Exercise prompt: Reproduce each of the items below line for line, omitting the picture markers from your copy.

Provided records:
━━━━━━━━━━━━━━━━

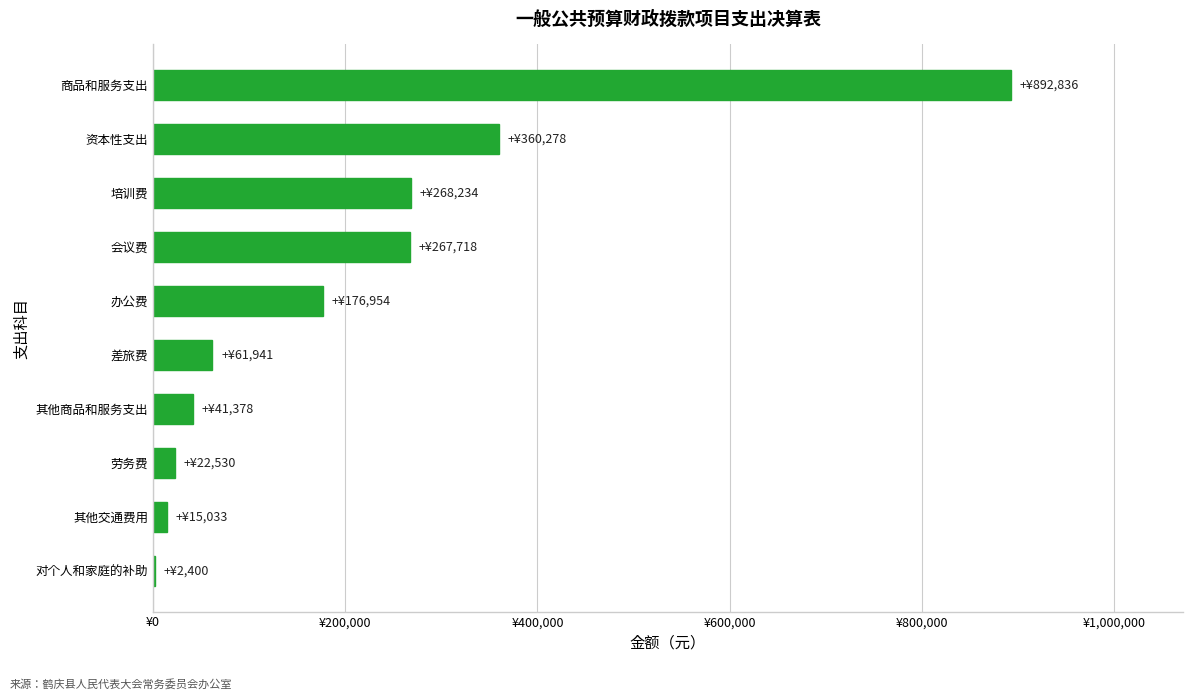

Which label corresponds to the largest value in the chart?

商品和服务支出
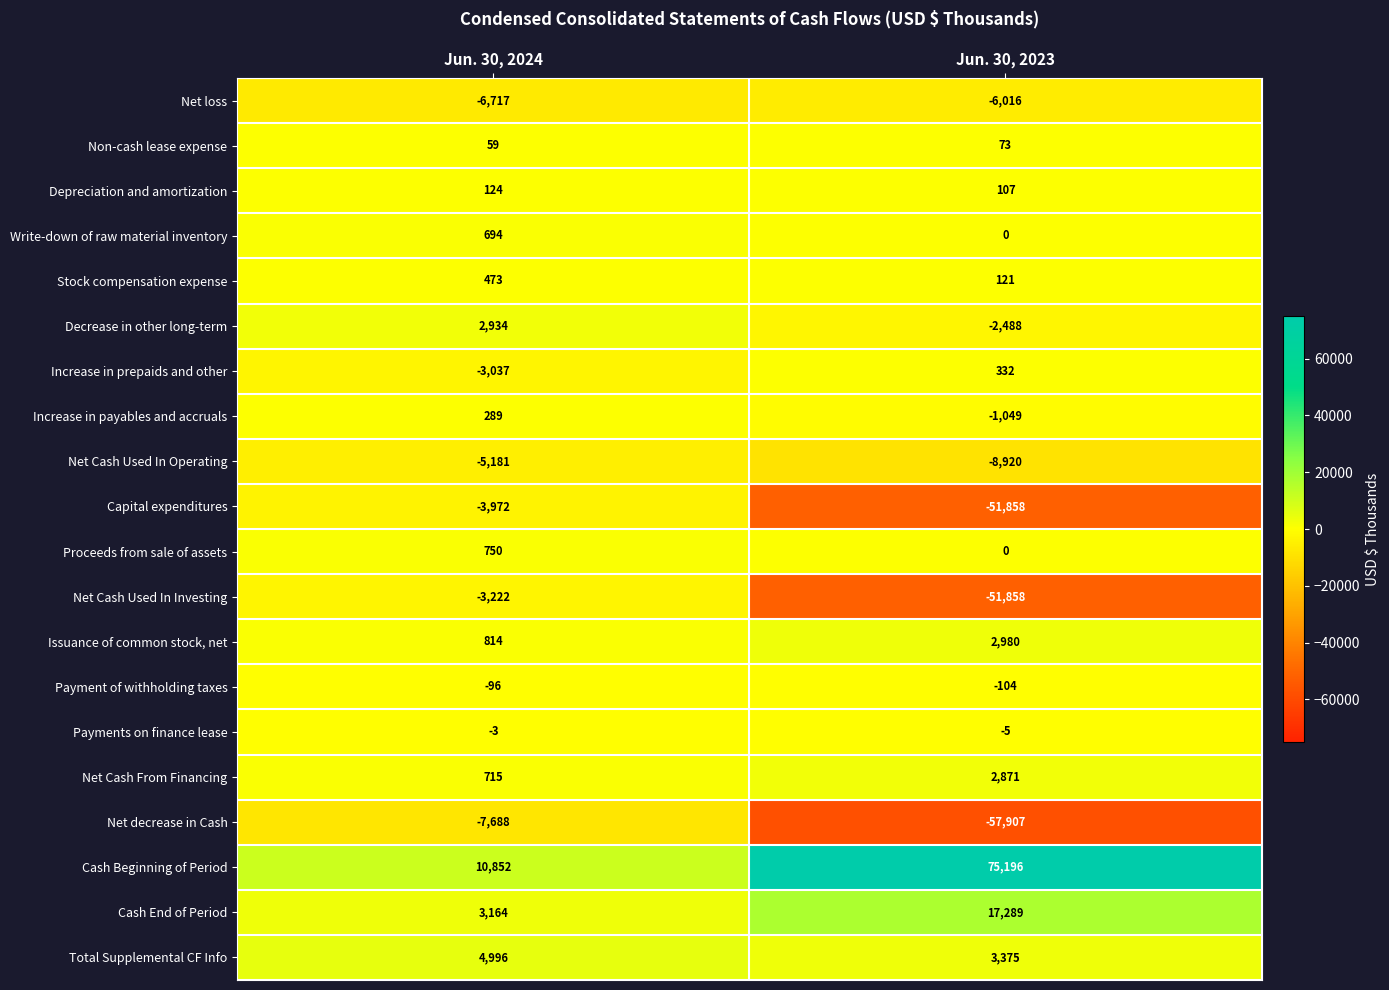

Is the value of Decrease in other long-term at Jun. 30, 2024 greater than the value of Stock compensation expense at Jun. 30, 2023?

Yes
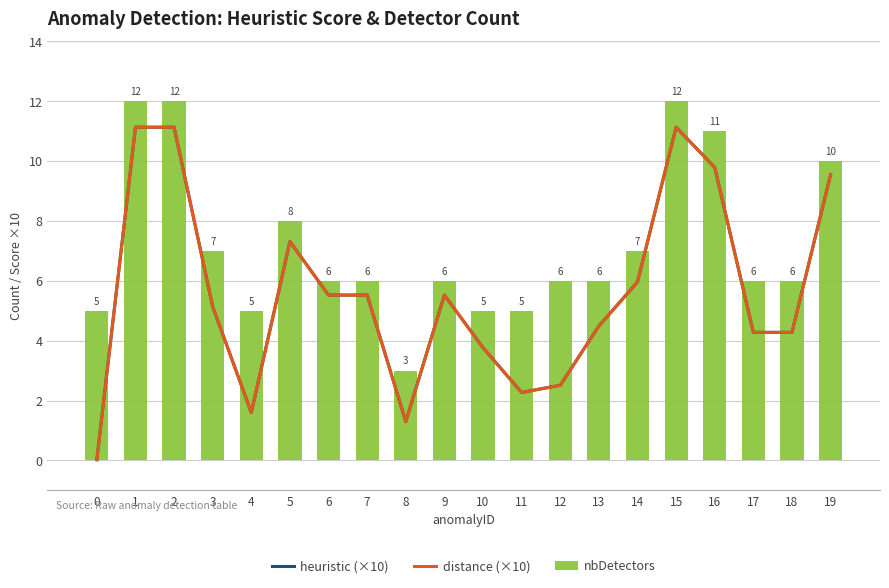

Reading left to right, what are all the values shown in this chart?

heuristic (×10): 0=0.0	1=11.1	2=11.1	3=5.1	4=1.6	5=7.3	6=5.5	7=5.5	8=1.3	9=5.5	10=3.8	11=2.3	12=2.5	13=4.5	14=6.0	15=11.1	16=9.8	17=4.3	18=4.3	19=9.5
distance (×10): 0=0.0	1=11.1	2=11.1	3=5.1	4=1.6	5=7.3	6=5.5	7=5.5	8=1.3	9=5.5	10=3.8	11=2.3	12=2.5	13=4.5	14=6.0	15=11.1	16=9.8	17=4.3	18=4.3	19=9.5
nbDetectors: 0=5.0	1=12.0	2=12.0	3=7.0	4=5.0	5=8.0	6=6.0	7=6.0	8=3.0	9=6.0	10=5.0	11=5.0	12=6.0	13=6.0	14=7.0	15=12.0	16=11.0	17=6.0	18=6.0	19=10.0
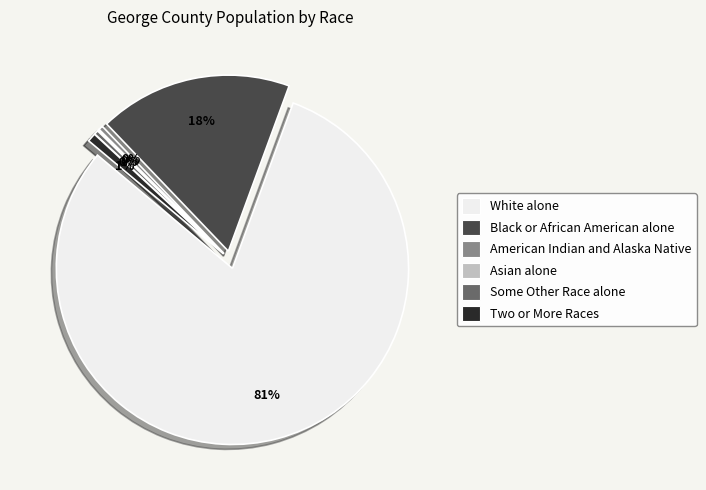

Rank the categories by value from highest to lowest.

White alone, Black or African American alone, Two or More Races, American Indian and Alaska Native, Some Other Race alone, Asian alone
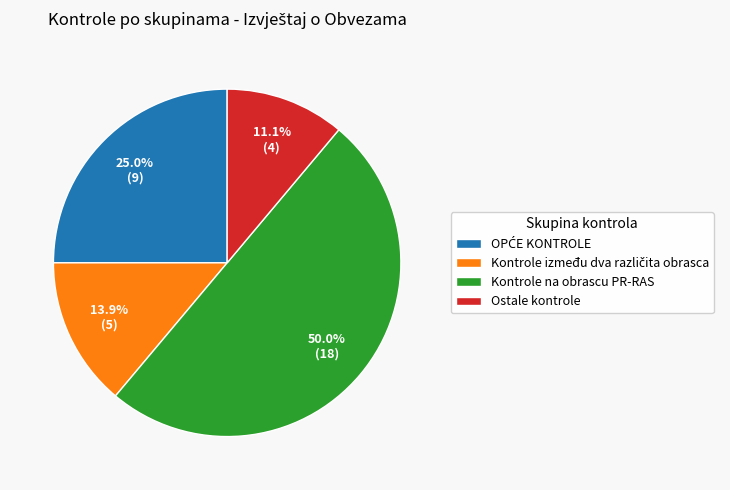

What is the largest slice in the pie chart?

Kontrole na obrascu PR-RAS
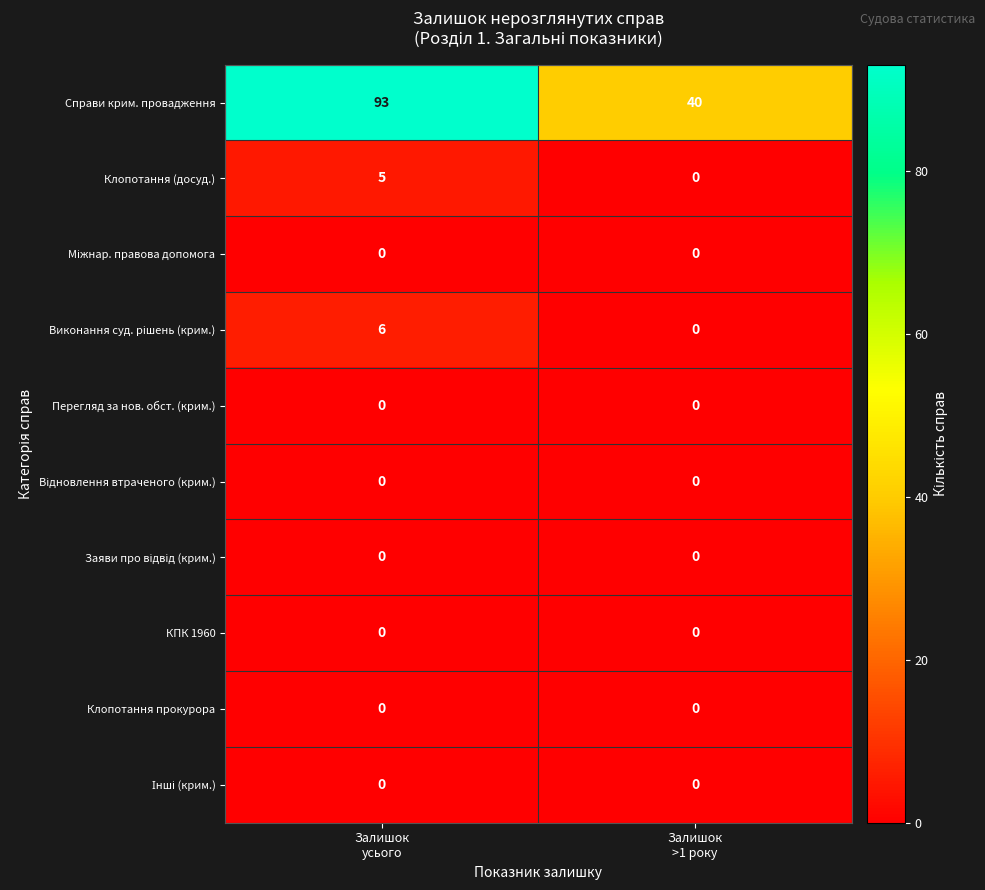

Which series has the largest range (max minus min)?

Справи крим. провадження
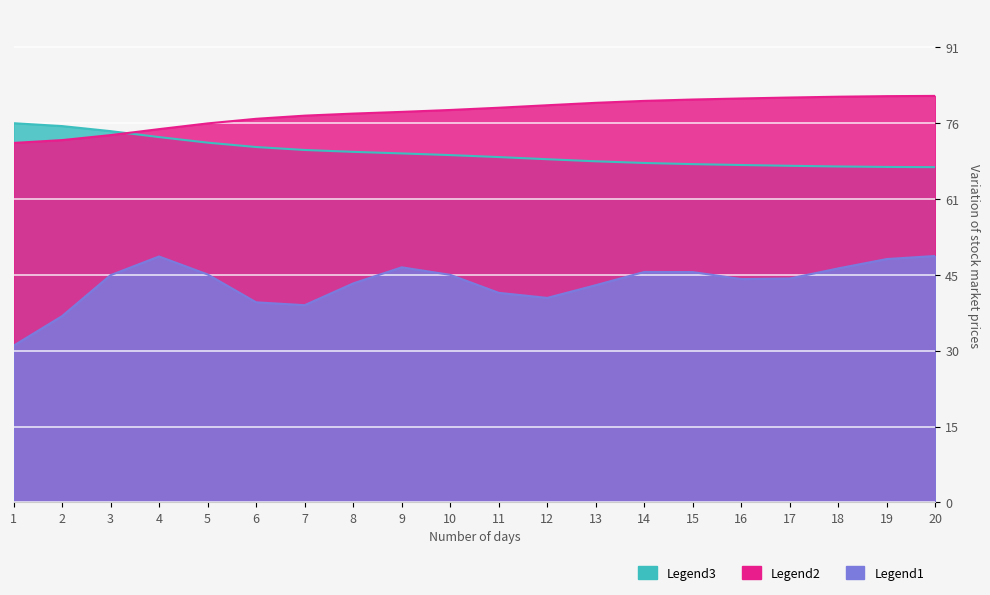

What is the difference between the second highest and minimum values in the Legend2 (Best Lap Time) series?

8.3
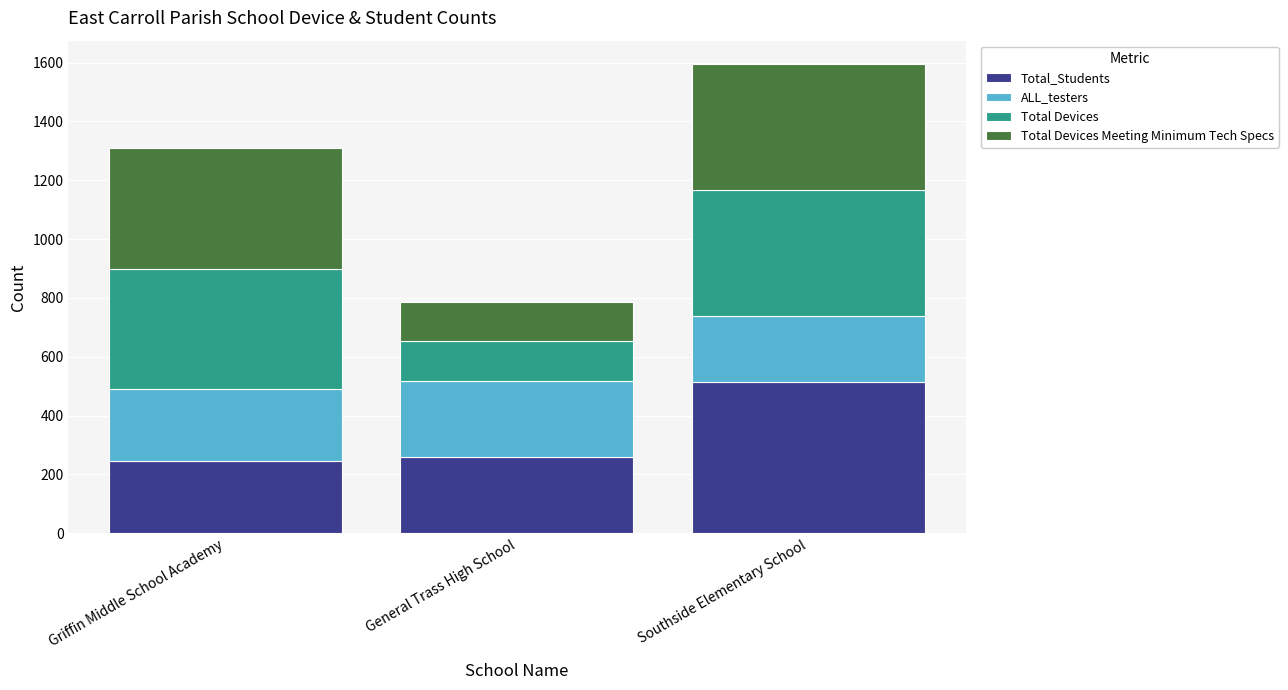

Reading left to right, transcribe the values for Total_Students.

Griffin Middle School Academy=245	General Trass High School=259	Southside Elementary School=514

━━━━━━━━━━━━━━━━

Result of the exercise:
Which label corresponds to the largest value in the chart?

商品和服务支出

Is the value of Decrease in other long-term at Jun. 30, 2024 greater than the value of Stock compensation expense at Jun. 30, 2023?

Yes

Reading left to right, what are all the values shown in this chart?

heuristic (×10): 0=0.0	1=11.1	2=11.1	3=5.1	4=1.6	5=7.3	6=5.5	7=5.5	8=1.3	9=5.5	10=3.8	11=2.3	12=2.5	13=4.5	14=6.0	15=11.1	16=9.8	17=4.3	18=4.3	19=9.5
distance (×10): 0=0.0	1=11.1	2=11.1	3=5.1	4=1.6	5=7.3	6=5.5	7=5.5	8=1.3	9=5.5	10=3.8	11=2.3	12=2.5	13=4.5	14=6.0	15=11.1	16=9.8	17=4.3	18=4.3	19=9.5
nbDetectors: 0=5.0	1=12.0	2=12.0	3=7.0	4=5.0	5=8.0	6=6.0	7=6.0	8=3.0	9=6.0	10=5.0	11=5.0	12=6.0	13=6.0	14=7.0	15=12.0	16=11.0	17=6.0	18=6.0	19=10.0

Rank the categories by value from highest to lowest.

White alone, Black or African American alone, Two or More Races, American Indian and Alaska Native, Some Other Race alone, Asian alone

What is the largest slice in the pie chart?

Kontrole na obrascu PR-RAS

Which series has the largest range (max minus min)?

Справи крим. провадження

What is the difference between the second highest and minimum values in the Legend2 (Best Lap Time) series?

8.3

Reading left to right, transcribe the values for Total_Students.

Griffin Middle School Academy=245	General Trass High School=259	Southside Elementary School=514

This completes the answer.